Most people have heard of the common “Tennis Elbow” and “Golfer’s Elbow,” but any Joe Schmoe can get it (you don’t have to be a tennis player or golfer).  Tennis Elbow is inflammation of the tendon on the outer side of your elbow, and Golfer’s Elbow is inflammation of the tendon on the inner side of your elbow.  Along the back side of your forearm there are several long muscles that start at a common tendon, which initiates at a bump on the outer side of your elbow, called the Lateral Epicondyle.  Inflammation of this common tendon is medically called “Lateral Epicondylitis.”  The muscles in this part of the forearm run to the back side of your wrist and fingers in order to promote “extension” of the corresponding joints.  Along the inner side of the forearm there are other long muscles that control “flexion” of the wrist and fingers, and they join to form a common tendon that connects in to a bump on the inner part of the elbow, called the Medial Epicondyle.  Inflammation to this tendon is medically termed “Medial Epicondylitis.”

Both Lateral and Medial Epicondylitis occur when the tendons are overused.  The overuse creates microtrauma to the tissue and inflames it.  If it is not properly treated, the microtrauma can progress to larger tears, and possibly to a tendon rupture.  Also, the microtrauma is much more successful in treating during the initial stages and when it is mild, rather than waiting for it to become severe or chronic.

For Golfer’s Elbow (Medial Epicondylitis), common causes are performing activities that require you to rotate your forearms repetitively (ie, using a screw driver), having to press too hard with your finger or gripping too hard (ie, cleaning duties, holding heavy items for too long).

For Tennis Elbow (Lateral Epicondylitis), common causes are having to extend your fingers or wrist too much (ie, typing, texting), or gripping to hard (when you grip something heavy, not only do you use the muscles that close your fingers, but you also use the muscles that extend your wrist).
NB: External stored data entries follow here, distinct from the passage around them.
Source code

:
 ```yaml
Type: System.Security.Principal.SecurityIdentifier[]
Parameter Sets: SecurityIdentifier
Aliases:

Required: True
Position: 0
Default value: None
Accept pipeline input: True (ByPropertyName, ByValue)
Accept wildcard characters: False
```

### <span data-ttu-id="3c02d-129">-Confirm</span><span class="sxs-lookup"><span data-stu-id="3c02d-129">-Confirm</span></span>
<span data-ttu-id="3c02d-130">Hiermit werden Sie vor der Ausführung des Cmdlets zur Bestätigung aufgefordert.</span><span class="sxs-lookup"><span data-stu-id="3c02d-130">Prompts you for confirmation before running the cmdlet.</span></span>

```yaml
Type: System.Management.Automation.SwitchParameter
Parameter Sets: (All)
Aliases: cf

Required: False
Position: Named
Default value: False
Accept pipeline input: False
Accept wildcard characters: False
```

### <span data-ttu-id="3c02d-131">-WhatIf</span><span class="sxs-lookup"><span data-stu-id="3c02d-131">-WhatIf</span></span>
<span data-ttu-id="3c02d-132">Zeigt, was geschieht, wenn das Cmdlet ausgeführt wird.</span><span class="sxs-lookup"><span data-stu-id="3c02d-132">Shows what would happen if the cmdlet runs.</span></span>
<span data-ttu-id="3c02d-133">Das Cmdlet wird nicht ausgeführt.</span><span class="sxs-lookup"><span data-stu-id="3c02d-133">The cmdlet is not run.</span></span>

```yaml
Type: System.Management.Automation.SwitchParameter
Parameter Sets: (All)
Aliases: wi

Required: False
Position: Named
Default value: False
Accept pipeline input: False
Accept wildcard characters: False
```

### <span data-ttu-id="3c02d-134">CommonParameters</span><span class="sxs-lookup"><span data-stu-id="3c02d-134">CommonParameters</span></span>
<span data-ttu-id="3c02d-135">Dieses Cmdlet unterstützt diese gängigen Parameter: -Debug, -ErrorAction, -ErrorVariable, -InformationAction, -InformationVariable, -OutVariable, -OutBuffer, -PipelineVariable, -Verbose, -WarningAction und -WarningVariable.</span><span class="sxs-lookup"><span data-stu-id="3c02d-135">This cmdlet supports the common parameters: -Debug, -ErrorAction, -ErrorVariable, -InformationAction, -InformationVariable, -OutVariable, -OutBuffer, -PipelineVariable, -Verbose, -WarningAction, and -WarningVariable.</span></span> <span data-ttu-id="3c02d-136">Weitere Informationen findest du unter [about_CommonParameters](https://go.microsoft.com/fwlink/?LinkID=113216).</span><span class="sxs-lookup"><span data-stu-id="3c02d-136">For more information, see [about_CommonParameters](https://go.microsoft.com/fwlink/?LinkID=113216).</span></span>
When pain in the elbow first starts to become noticeable, you should consult with your medical doctor if anti-inflammatories are ok for you to take.  You should also ice the area and rest it from the activity that you believe to be causing the pain.  Secondly, it would be best to consult with a Physical Therapist, or someone who studies body mechanics, to better assess why and how you’ve been developing tendinitis so you can better treat it and prevent it from reoccurring.